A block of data
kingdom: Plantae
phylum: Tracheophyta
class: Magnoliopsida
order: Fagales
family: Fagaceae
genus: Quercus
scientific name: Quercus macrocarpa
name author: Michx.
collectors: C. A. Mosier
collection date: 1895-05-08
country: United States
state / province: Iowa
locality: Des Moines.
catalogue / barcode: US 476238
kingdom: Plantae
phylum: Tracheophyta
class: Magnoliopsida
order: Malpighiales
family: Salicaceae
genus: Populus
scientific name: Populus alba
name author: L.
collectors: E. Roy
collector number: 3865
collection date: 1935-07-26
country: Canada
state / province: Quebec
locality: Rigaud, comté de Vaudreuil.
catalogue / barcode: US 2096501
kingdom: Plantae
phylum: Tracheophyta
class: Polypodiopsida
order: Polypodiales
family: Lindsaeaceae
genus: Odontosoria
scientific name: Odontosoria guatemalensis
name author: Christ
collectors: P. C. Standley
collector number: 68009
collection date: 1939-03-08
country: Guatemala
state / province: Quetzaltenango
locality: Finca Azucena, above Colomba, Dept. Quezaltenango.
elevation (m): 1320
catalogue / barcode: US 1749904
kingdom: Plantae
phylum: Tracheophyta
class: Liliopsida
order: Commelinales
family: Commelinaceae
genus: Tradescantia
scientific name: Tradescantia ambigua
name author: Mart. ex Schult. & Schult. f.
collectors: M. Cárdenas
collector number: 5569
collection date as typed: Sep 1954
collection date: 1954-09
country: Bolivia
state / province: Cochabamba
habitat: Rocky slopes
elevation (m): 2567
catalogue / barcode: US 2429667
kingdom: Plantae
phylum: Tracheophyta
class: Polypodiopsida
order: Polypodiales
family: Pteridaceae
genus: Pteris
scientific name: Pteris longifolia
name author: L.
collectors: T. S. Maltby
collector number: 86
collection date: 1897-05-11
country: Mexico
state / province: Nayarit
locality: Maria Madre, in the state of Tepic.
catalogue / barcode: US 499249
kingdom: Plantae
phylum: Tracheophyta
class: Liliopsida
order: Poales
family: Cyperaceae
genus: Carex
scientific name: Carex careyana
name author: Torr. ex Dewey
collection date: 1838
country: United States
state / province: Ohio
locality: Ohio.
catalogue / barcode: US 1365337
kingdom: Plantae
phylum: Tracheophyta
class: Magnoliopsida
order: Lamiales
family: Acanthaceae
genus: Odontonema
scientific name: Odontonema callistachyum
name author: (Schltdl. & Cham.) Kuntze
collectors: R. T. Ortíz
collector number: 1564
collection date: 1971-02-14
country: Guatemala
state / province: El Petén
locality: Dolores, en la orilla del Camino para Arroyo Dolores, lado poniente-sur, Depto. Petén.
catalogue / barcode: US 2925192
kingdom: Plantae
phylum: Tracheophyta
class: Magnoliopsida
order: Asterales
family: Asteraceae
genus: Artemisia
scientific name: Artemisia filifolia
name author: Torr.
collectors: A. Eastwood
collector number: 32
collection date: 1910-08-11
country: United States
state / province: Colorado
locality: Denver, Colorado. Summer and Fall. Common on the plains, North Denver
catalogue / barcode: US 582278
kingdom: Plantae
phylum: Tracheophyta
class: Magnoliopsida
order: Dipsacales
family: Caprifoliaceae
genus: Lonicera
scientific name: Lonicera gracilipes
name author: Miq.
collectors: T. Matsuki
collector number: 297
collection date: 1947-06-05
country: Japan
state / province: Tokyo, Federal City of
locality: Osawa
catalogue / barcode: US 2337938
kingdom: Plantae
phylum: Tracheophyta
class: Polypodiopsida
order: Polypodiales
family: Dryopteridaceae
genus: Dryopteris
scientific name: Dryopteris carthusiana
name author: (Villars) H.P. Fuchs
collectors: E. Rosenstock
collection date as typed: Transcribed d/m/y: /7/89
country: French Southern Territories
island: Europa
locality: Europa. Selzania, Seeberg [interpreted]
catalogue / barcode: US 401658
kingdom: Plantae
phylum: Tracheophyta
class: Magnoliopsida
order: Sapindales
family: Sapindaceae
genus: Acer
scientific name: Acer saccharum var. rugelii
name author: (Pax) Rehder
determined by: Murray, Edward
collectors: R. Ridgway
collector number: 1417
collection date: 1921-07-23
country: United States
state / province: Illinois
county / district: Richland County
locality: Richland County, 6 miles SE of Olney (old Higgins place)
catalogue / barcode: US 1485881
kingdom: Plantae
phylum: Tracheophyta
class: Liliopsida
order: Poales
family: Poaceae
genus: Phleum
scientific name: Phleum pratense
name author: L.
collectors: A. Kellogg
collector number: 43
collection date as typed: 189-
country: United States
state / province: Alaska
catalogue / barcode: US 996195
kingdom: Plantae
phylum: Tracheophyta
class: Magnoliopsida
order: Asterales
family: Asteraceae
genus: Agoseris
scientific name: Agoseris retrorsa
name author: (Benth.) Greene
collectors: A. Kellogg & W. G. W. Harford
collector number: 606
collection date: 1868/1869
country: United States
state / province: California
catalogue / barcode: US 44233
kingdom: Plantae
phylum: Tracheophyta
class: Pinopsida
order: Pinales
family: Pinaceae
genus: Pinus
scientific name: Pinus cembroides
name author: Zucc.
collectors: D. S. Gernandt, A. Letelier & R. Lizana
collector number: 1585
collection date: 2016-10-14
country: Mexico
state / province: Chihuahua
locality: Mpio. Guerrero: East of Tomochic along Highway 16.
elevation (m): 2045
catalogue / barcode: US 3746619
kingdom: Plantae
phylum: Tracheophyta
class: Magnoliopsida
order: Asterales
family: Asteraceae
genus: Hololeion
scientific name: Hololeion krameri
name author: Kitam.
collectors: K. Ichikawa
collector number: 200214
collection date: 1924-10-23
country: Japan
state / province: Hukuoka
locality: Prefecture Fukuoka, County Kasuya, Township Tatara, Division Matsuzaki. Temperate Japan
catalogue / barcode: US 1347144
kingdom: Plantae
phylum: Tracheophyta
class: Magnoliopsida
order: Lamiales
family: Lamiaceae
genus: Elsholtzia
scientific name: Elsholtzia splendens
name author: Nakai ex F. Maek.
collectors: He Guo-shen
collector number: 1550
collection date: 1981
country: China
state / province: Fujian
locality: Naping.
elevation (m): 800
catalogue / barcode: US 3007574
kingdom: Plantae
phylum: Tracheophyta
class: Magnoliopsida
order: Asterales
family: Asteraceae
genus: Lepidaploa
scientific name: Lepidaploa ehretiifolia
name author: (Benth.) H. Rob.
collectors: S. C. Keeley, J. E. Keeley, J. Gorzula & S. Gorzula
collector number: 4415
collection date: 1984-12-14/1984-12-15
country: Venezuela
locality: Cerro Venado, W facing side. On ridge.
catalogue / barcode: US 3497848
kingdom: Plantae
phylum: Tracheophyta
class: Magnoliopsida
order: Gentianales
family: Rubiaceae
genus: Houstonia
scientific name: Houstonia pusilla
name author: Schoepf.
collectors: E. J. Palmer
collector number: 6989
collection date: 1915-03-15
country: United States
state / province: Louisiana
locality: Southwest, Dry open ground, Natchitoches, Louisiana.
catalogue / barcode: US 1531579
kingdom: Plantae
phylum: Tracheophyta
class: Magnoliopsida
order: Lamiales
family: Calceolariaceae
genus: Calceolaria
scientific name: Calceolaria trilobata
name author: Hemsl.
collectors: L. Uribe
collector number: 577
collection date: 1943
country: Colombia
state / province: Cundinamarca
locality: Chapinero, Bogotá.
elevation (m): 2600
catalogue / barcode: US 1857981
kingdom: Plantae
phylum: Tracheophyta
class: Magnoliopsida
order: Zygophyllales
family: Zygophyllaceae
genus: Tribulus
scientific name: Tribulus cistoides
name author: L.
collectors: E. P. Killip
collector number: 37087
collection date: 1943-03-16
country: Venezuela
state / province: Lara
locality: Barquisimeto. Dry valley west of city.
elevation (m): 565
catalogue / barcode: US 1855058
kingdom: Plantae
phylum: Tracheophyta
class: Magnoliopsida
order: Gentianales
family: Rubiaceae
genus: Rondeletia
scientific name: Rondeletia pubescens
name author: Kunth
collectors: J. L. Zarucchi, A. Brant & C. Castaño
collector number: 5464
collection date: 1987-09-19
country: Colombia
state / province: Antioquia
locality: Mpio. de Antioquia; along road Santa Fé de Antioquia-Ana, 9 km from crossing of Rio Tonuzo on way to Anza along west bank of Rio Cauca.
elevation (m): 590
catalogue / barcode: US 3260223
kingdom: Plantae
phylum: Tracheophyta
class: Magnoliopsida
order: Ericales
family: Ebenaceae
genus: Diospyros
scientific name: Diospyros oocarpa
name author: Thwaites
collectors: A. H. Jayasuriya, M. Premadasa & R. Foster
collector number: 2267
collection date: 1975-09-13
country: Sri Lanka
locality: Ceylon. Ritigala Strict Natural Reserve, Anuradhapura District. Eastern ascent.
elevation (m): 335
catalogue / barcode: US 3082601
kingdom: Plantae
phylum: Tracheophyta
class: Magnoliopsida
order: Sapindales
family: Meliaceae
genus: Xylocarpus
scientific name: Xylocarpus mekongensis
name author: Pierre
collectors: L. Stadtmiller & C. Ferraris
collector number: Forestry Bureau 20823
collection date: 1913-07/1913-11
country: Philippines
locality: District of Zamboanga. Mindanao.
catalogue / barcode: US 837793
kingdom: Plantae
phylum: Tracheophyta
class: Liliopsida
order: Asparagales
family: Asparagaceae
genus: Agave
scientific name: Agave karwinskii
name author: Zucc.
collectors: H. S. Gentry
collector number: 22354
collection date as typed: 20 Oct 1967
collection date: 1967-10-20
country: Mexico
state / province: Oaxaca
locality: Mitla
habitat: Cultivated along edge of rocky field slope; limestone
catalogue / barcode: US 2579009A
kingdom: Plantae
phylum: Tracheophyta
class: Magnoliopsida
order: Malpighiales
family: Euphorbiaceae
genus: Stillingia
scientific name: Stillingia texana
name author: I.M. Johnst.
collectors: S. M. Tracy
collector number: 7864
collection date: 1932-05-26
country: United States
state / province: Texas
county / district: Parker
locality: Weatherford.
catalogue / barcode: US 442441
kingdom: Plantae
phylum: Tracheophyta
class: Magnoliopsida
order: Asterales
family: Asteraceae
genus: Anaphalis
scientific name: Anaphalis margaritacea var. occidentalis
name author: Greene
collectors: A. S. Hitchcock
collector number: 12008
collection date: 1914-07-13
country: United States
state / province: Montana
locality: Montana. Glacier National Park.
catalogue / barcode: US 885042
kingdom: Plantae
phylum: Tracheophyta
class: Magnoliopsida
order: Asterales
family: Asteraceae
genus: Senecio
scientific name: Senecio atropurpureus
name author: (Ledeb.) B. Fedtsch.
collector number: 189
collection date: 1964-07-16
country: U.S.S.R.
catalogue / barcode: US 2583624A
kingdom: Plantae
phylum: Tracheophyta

The exercise: Render the lines from the one containing "state / province: Cundinamarca" up to and including the one containing "elevation (m): 335" as a Markdown table with the columns No. and Line. Number each line in order and omit any blank lines.

Reply:
| No. | Line |
|---|---|
| 1 | state / province: Cundinamarca |
| 2 | locality: Chapinero, Bogotá. |
| 3 | elevation (m): 2600 |
| 4 | catalogue / barcode: US 1857981 |
| 5 | kingdom: Plantae |
| 6 | phylum: Tracheophyta |
| 7 | class: Magnoliopsida |
| 8 | order: Zygophyllales |
| 9 | family: Zygophyllaceae |
| 10 | genus: Tribulus |
| 11 | scientific name: Tribulus cistoides |
| 12 | name author: L. |
| 13 | collectors: E. P. Killip |
| 14 | collector number: 37087 |
| 15 | collection date: 1943-03-16 |
| 16 | country: Venezuela |
| 17 | state / province: Lara |
| 18 | locality: Barquisimeto. Dry valley west of city. |
| 19 | elevation (m): 565 |
| 20 | catalogue / barcode: US 1855058 |
| 21 | kingdom: Plantae |
| 22 | phylum: Tracheophyta |
| 23 | class: Magnoliopsida |
| 24 | order: Gentianales |
| 25 | family: Rubiaceae |
| 26 | genus: Rondeletia |
| 27 | scientific name: Rondeletia pubescens |
| 28 | name author: Kunth |
| 29 | collectors: J. L. Zarucchi, A. Brant & C. Castaño |
| 30 | collector number: 5464 |
| 31 | collection date: 1987-09-19 |
| 32 | country: Colombia |
| 33 | state / province: Antioquia |
| 34 | locality: Mpio. de Antioquia; along road Santa Fé de Antioquia-Ana, 9 km from crossing of Rio Tonuzo on way to Anza along west bank of Rio Cauca. |
| 35 | elevation (m): 590 |
| 36 | catalogue / barcode: US 3260223 |
| 37 | kingdom: Plantae |
| 38 | phylum: Tracheophyta |
| 39 | class: Magnoliopsida |
| 40 | order: Ericales |
| 41 | family: Ebenaceae |
| 42 | genus: Diospyros |
| 43 | scientific name: Diospyros oocarpa |
| 44 | name author: Thwaites |
| 45 | collectors: A. H. Jayasuriya, M. Premadasa & R. Foster |
| 46 | collector number: 2267 |
| 47 | collection date: 1975-09-13 |
| 48 | country: Sri Lanka |
| 49 | locality: Ceylon. Ritigala Strict Natural Reserve, Anuradhapura District. Eastern ascent. |
| 50 | elevation (m): 335 |